Doris Smith, pictured with her son Paul, worked in social services in London before moving to Essex

A man whose mother died after a fall in a mental health unit has warned the same could happen to another patient unless there are "massive changes".

Doris Smith died at Broomfield Hospital in Chelmsford, Essex, five days after the fall in October 2020.

A coroner said it could have been avoided if she was given increased monitoring and observation.

The Essex Partnership University NHS Foundation Trust said improved measures had since been put in place.

Paul Rucklidge-Smith said: "You just hope that someone else is not going to go through it, but they are and they will until there are massive changes."

Image source, Smith family
Image caption,

Doris Smith, pictured with Anna and Paul Rucklidge-Smith, died five days after the fall at Broomfield Hospital

Mrs Smith worked in social services for Hackney Council in east London but moved to Clacton on the Essex coast in 2010 to be near her sister and best friend.

Collected data entries
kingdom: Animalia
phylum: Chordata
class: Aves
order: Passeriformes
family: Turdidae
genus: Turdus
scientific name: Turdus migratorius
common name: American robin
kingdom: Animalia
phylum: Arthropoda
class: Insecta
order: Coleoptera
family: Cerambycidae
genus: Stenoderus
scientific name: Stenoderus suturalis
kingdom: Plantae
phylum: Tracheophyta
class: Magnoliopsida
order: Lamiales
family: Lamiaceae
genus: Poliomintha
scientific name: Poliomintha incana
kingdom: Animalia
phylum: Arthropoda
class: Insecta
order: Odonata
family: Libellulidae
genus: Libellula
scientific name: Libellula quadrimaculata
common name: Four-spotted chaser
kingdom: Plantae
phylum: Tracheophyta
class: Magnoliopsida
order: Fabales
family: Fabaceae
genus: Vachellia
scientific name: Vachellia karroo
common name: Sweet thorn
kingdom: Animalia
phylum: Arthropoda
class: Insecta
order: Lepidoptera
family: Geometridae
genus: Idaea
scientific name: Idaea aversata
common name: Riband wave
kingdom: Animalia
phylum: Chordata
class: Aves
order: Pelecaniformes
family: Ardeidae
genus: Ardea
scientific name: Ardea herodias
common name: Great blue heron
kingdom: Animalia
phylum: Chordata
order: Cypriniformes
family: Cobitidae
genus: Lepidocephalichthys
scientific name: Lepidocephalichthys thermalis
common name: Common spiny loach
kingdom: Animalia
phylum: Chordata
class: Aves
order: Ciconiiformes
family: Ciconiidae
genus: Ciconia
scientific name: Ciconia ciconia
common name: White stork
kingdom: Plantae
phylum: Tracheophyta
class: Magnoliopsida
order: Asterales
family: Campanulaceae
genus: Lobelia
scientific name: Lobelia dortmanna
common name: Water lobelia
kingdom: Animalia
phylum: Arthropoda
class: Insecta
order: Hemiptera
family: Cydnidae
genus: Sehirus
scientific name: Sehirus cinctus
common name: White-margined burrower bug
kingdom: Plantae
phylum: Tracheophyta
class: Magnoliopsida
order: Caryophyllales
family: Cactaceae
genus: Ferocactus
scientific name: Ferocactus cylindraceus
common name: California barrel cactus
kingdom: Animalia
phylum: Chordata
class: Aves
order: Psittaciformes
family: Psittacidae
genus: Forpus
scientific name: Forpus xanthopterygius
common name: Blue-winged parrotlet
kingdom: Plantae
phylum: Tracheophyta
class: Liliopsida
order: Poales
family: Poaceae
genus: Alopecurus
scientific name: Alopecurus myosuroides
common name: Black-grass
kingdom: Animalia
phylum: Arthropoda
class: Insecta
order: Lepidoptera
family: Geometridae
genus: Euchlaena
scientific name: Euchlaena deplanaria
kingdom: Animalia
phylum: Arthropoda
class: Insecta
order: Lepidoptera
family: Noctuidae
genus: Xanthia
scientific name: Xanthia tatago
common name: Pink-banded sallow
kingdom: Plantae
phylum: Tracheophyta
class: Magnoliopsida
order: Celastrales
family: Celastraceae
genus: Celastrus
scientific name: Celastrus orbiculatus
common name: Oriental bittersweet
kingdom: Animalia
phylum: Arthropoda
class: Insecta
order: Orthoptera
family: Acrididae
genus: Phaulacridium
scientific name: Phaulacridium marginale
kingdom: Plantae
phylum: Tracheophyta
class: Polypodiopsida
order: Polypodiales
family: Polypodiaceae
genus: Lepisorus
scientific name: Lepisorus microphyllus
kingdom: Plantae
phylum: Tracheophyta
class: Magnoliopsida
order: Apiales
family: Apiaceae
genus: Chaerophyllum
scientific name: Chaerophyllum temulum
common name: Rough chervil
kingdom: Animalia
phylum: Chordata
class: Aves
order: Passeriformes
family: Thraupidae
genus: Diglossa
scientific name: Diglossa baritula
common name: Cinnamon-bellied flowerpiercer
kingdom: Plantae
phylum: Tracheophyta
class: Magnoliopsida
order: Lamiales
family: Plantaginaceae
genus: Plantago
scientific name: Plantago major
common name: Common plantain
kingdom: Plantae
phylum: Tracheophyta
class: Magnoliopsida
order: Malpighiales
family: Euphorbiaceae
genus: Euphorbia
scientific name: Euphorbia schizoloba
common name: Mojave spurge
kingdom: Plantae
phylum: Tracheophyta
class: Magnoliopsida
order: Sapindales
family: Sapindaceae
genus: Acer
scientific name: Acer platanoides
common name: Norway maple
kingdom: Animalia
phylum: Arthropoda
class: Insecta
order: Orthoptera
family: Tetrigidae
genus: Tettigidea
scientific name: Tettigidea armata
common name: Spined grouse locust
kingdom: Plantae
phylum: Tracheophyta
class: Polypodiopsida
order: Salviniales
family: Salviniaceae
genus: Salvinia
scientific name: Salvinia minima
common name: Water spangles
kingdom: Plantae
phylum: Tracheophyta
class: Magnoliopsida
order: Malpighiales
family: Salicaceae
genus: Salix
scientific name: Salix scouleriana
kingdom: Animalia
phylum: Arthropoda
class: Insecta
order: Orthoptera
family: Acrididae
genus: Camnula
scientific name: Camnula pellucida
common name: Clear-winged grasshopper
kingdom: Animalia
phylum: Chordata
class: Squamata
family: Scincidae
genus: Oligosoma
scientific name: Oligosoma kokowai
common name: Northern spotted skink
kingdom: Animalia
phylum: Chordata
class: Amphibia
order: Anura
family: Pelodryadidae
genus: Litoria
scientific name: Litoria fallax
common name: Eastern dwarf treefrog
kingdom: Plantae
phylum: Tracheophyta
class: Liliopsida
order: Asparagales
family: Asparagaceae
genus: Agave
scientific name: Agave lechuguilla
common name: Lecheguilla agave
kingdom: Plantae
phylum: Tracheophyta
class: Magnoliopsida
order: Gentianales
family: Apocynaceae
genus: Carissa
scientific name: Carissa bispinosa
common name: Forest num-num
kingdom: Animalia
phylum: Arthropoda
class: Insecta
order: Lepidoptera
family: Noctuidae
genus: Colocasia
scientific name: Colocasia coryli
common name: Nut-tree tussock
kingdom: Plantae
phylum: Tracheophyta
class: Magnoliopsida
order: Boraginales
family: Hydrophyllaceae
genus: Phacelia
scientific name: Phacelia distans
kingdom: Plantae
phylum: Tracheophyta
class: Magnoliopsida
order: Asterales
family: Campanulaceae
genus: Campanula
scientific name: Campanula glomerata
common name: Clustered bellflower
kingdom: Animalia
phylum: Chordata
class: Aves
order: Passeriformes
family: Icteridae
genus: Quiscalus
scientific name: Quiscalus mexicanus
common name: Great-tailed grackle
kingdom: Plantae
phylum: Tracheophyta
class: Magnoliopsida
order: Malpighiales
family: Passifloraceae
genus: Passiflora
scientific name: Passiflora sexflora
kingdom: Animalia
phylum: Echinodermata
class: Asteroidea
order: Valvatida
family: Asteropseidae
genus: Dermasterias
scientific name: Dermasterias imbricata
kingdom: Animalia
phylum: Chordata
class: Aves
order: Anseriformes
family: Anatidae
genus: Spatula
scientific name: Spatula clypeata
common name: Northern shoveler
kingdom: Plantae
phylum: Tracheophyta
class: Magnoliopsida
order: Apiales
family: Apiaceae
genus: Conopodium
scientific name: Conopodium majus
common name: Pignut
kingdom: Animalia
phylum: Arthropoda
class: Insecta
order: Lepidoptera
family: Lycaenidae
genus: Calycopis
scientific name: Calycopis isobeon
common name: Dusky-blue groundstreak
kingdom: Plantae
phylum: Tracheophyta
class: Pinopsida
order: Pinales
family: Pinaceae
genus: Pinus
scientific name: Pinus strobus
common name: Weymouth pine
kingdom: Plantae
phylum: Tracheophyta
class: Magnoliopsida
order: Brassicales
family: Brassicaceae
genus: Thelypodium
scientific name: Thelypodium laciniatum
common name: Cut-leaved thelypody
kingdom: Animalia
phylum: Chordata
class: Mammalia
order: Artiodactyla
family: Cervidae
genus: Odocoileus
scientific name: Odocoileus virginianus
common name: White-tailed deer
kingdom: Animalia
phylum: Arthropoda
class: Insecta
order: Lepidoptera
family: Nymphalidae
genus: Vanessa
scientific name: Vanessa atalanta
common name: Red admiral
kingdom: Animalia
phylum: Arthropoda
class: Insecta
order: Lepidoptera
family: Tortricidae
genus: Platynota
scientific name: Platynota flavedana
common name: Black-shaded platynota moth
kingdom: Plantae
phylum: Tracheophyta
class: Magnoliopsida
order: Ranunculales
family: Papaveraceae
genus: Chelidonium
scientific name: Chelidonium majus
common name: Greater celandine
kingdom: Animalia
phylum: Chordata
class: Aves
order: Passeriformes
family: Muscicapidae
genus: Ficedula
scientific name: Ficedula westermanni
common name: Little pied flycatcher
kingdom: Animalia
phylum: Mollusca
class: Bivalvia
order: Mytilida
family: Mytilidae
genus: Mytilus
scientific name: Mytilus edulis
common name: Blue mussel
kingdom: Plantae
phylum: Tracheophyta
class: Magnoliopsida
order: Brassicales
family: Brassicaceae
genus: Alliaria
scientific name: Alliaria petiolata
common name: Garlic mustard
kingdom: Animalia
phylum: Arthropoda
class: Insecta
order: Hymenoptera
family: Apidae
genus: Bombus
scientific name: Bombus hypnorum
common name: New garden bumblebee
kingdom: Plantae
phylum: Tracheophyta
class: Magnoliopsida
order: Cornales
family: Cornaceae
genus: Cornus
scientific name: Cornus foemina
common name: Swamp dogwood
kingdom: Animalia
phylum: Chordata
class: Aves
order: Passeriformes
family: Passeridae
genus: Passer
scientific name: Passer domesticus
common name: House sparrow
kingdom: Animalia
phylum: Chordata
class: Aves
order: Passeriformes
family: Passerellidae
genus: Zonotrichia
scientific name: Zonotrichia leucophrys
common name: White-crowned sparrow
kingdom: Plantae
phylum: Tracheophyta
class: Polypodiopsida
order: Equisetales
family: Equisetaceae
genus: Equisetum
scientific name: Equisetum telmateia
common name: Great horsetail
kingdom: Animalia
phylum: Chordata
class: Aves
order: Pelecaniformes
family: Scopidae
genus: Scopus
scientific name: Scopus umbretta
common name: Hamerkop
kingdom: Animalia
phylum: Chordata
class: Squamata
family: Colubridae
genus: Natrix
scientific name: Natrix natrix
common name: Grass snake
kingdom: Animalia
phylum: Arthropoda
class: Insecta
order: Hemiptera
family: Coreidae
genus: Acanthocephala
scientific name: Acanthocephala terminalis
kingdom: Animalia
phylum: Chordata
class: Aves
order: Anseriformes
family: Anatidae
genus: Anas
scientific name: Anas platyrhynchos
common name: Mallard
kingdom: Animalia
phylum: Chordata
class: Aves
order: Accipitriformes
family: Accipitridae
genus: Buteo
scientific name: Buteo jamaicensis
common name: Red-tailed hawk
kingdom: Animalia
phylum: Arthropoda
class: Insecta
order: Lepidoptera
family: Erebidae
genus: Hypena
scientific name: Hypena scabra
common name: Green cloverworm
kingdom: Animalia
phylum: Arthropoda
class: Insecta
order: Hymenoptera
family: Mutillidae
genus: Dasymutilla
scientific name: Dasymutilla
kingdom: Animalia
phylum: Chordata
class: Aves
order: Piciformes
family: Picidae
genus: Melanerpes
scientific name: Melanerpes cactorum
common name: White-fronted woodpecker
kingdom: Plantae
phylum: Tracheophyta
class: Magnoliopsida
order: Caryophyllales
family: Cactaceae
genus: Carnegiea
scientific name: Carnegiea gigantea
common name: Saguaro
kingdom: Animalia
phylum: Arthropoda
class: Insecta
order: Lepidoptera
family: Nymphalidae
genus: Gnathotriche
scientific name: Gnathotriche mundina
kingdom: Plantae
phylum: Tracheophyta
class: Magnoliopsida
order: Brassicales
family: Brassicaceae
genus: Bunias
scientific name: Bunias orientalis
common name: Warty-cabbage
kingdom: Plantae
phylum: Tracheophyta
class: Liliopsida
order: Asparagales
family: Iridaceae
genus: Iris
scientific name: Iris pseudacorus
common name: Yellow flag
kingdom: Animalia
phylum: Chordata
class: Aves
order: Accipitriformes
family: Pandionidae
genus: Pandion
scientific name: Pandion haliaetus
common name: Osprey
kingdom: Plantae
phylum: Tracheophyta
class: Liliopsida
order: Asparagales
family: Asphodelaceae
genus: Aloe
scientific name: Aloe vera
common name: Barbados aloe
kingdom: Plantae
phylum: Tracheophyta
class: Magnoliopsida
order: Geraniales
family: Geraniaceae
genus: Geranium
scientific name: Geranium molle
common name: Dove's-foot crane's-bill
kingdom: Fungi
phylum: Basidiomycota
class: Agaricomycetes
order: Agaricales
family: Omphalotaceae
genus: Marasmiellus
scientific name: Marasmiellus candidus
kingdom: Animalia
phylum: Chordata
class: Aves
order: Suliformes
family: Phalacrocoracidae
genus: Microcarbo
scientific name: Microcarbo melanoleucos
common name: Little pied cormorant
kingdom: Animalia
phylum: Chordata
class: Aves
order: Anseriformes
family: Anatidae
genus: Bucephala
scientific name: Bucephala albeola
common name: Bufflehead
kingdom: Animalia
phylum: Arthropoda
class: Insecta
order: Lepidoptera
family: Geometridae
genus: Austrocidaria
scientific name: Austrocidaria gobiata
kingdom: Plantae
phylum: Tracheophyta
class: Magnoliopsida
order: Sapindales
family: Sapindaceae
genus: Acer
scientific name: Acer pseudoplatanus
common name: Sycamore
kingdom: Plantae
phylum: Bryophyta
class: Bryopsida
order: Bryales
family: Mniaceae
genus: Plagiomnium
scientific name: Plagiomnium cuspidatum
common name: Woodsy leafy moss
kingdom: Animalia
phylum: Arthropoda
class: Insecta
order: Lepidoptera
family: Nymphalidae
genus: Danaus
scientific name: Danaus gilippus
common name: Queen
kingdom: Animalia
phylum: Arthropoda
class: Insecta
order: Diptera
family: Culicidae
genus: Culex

* Complete the following *
(1) In the news text about Doris Smith, where did Doris Smith move in 2010, and why?
(2) Write the next few sentences of the news text about Doris Smith, picking up after its final sentence.

* Results for each task *
(1) She moved to Clacton on the Essex coast to be near her sister and best friend.

(2)
However, both died in the following three years and her son said she soon displayed signs of dementia.

She was eventually admitted to the Ruby Ward, part of the Crystal Centre on the Broomfield Hospital site.

"It was almost a relief because we thought she was safe," Mr Rucklidge-Smith said.

Image source, Stephen Huntley/BBC
Image caption,

Paul Rucklidge-Smith said he was hopeful an ongoing independent inquiry would bring answers, but he wanted a public inquiry with statutory powers

She suffered a head injury in the fall on 9 October, diagnosed as a bleed on the brain, and died on 14 October.

A five-day jury inquest was held at the coroner's court in Chelmsford in January this year.

A subsequent Prevention of Future Deaths Report, external written by coroner Sonia Hayes highlighted that a risk assessment for her should have been completed within 24 hours of her admission - but in fact took 12 days.

She said the fall could have been avoided if she was "observed and monitored as she should have been".

Mr Rucklidge-Smith said: "There are lots of meetings planned, lots of reviews of processes, but hardly anything has actually changed, until now."

He said he was hopeful the government would soon announce that an ongoing independent inquiry, examining roughly 2,000 deaths of patients at the trust over a 20-year period, would be turned into a public inquiry and granted stronger statutory powers.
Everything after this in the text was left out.